March 14, 2012 / 5:27 PM / in 6 years

Europe Distillates-Diesel edges higher

LONDON, March 14 (Reuters) - Diesel differentials in
northwest Europe edged up again on Wednesday, supported by lower
refinery runs, particularly in the tight Mediterranean market,
refinery outages and a slight pick up in German demand.	
    Planned maintenance was underway at the Ineos Grangemouth
refinery in Scotland, with the closure of a CDU earlier this
week. The refinery has the capacity to process
210,000 barrels of crude oil a day, with diesel accounting for
some 24 percent of the output.	
    Traders added that northwest Europe differentials were
bouyed by the tightness in the Mediterranean market as the
simple refineries there have cut runs. 	
    "With the high crude price their margins have been coming
down," said one diesel barge trader. However, he saw some of the
tightness easing soon as more arbitrage cargoes are coming from
Asia and the United States. 	
    The Energy Information Administration said that U.S.
distillate stockpiles fell 4.68 million barrels week-on-week,
far more than analysts' consensus forecast for a 1.3 million
barrel draw.	
    Phil Flynn, an analyst at PFGBest Research in Chicago, said
the decline was most probably caused by rising diesel exports. 	
    One trader also reported hearing of a pick up in demand from
Germany, although these are still quite small volumes. 	
    "They have started slowly purchasing - until this happened
we were never going to see diesel gain any real momentum," he
said. "Sentiment is definitely shifting - we can see this in the
paper, which is well bid."	
    	
    GASOIL 	
    * Two gasoil barges traded in the window at discounts to
April ICE gasoil futures of $3.50-$4 a tonne fob ARA, firming
slightly from Tuesday's discounts of $4 a tonne.	
    * Mercuria bought both the barges from China Oil Hong Kong.	
    * April ICE gasoil futures were up 0.41 percent at
$1,040.75 a tonne at 1642 GMT.	
    * The ICE gasoil crack LGO-LCO1=R was at $13.66 a barrel,
up from $12.61 a barrel on Tuesday.	
    * April/May LGO-1=R was in a contango of just $1 a tonne,
narrowing from a contango of $2.50 a tonne on Tuesday. 	

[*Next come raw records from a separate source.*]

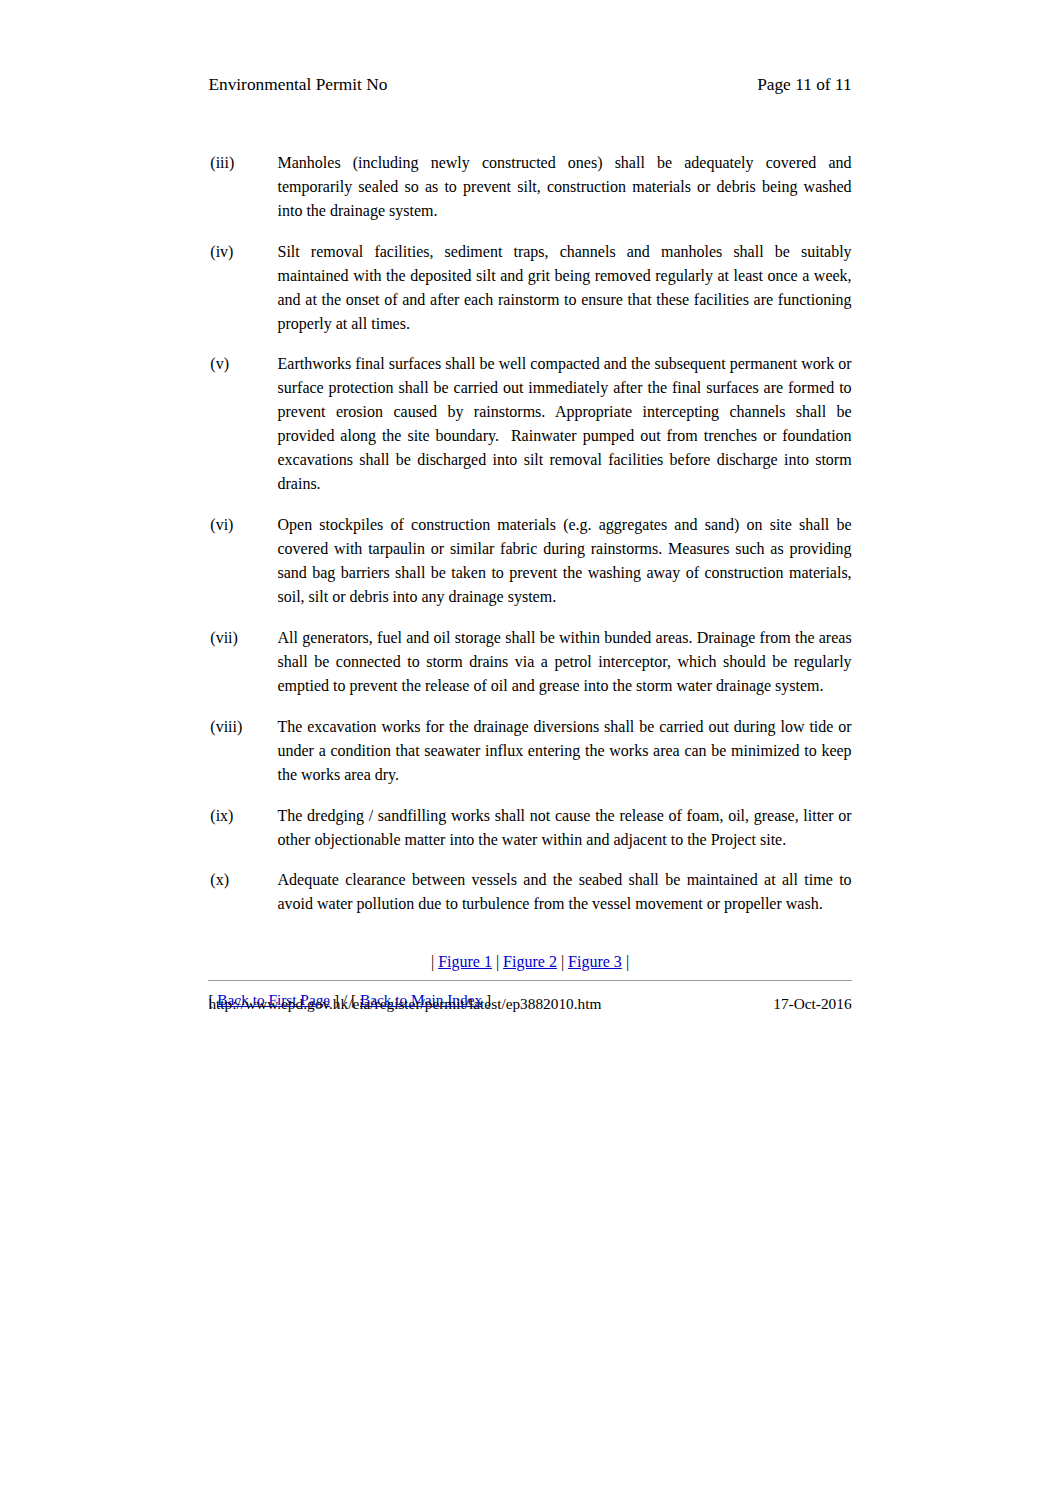Environmental Permit No
Page 11 of 11
(iii) Manholes (including newly constructed ones) shall be adequately covered and temporarily sealed so as to prevent silt, construction materials or debris being washed into the drainage system.
(iv) Silt removal facilities, sediment traps, channels and manholes shall be suitably maintained with the deposited silt and grit being removed regularly at least once a week, and at the onset of and after each rainstorm to ensure that these facilities are functioning properly at all times.
(v) Earthworks final surfaces shall be well compacted and the subsequent permanent work or surface protection shall be carried out immediately after the final surfaces are formed to prevent erosion caused by rainstorms. Appropriate intercepting channels shall be provided along the site boundary. Rainwater pumped out from trenches or foundation excavations shall be discharged into silt removal facilities before discharge into storm drains.
(vi) Open stockpiles of construction materials (e.g. aggregates and sand) on site shall be covered with tarpaulin or similar fabric during rainstorms. Measures such as providing sand bag barriers shall be taken to prevent the washing away of construction materials, soil, silt or debris into any drainage system.
(vii) All generators, fuel and oil storage shall be within bunded areas. Drainage from the areas shall be connected to storm drains via a petrol interceptor, which should be regularly emptied to prevent the release of oil and grease into the storm water drainage system.
(viii) The excavation works for the drainage diversions shall be carried out during low tide or under a condition that seawater influx entering the works area can be minimized to keep the works area dry.
(ix) The dredging / sandfilling works shall not cause the release of foam, oil, grease, litter or other objectionable matter into the water within and adjacent to the Project site.
(x) Adequate clearance between vessels and the seabed shall be maintained at all time to avoid water pollution due to turbulence from the vessel movement or propeller wash.
| Figure 1 | Figure 2 | Figure 3 |
[ Back to First Page ] / [ Back to Main Index ]
http://www.epd.gov.hk/eia/register/permit/latest/ep3882010.htm
17-Oct-2016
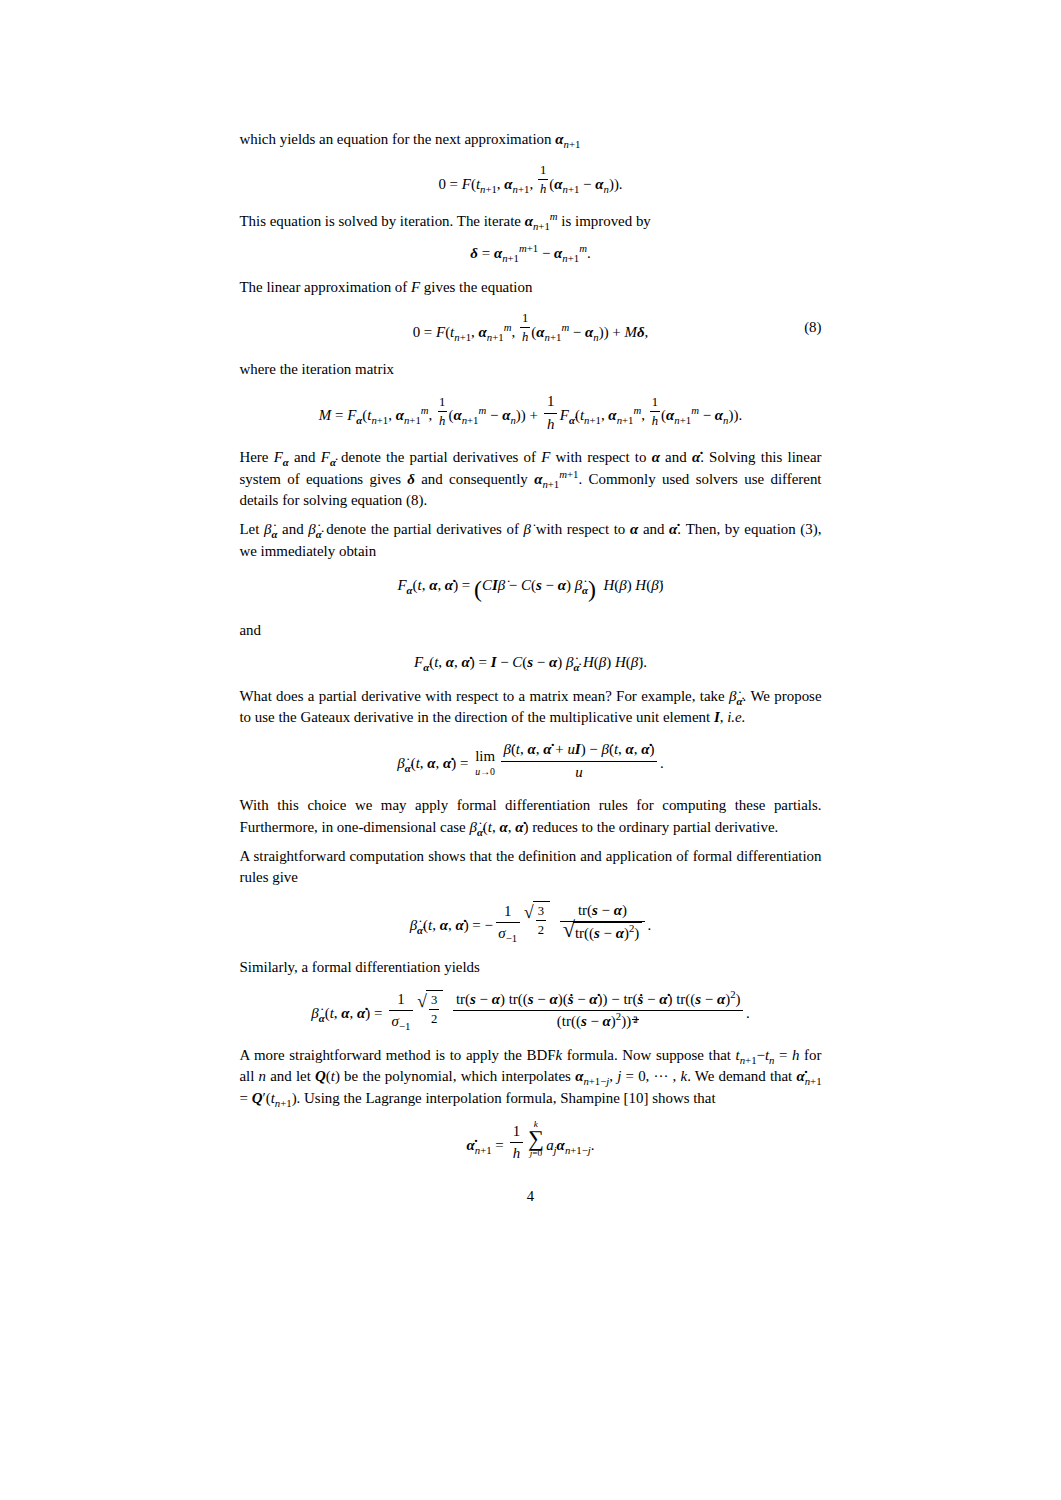which yields an equation for the next approximation αn+1
0 = F(tn+1, αn+1, 1 h(αn+1 − αn)).
This equation is solved by iteration. The iterate αn+1m is improved by
δ = αn+1m+1 − αn+1m.
The linear approximation of F gives the equation
0 = F(tn+1, αn+1m, 1 h(αn+1m − αn)) + Mδ, (8)
where the iteration matrix
M = Fα(tn+1, αn+1m, 1 h(αn+1m − αn)) + 1 h Fα̇(tn+1, αn+1m, 1 h(αn+1m − αn)).
Here Fα and Fα̇ denote the partial derivatives of F with respect to α and α̇. Solving this linear system of equations gives δ and consequently αn+1m+1. Commonly used solvers use different details for solving equation (8).
Let β̇α and β̇α̇ denote the partial derivatives of β̇ with respect to α and α̇. Then, by equation (3), we immediately obtain
Fα(t, α, α̇) = (CIβ̇ − C(s − α) β̇α) H(β) H(β̇)
and
Fα̇(t, α, α̇) = I − C(s − α) β̇α̇ H(β) H(β̇).
What does a partial derivative with respect to a matrix mean? For example, take β̇α̇. We propose to use the Gateaux derivative in the direction of the multiplicative unit element I, i.e.
β̇α̇(t, α, α̇) = lim u→0 β̇(t, α, α̇ + uI) − β̇(t, α, α̇) u.
With this choice we may apply formal differentiation rules for computing these partials. Furthermore, in one-dimensional case β̇α̇(t, α, α̇) reduces to the ordinary partial derivative.
A straightforward computation shows that the definition and application of formal differentiation rules give
β̇α̇(t, α, α̇) = −1 σ−132 tr(s − α) tr((s − α)2).
Similarly, a formal differentiation yields
β̇α(t, α, α̇) = 1 σ−132 tr(s − α) tr((s − α)(ṡ − α̇)) − tr(ṡ − α̇) tr((s − α)2)(tr((s − α)2))32.
A more straightforward method is to apply the BDFk formula. Now suppose that tn+1−tn = h for all n and let Q(t) be the polynomial, which interpolates αn+1−j, j = 0, ··· , k. We demand that α̇n+1 = Q′(tn+1). Using the Lagrange interpolation formula, Shampine [10] shows that
α̇n+1 = 1 h k∑j=0 ajαn+1−j.
4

    * No 50 ppm German specification gasoil barges traded. 	
	
    DIESEL ULSD10-BD-ARA	
    * Six diesel barges traded at premiums to April ICE gasoil
futures of $19.50-$21 a tonne fob ARA, edging up from Tuesday's
premiums of $18.50-$20 a tonne.	
    * Fina, Morgan Stanley and DS Mineraloel were on the buy
side, whilst Glencore, Vitol and ConocoPhillips were sellers.	
    * No cargoes traded in the window.	
        	
    JET FUEL JET-BD-ARA	
    * No jet fuel barges traded in the window, but bids and
offers came at premiums to April ICE gasoil of $65-$72 a tonne
fob ARA. This was in line with Tuesday's trades at $69 a tonne. 	
    * No cargoes traded in the window.	
    	
    FUEL OIL 	
    * Barges of low-sulphur fuel oil (LSFO) with 1 percent
sulphur content traded at $757-$761 a tonne fob ARA, slipping
from $762-$770 a tonne on Tuesday.	
    * Barges of high-sulphur fuel oil (HSFO) with 3.5 percent
sulphur content also traded down at $711.50-$714 a tonne fob,
from $719-$723 a tonne in the previous session.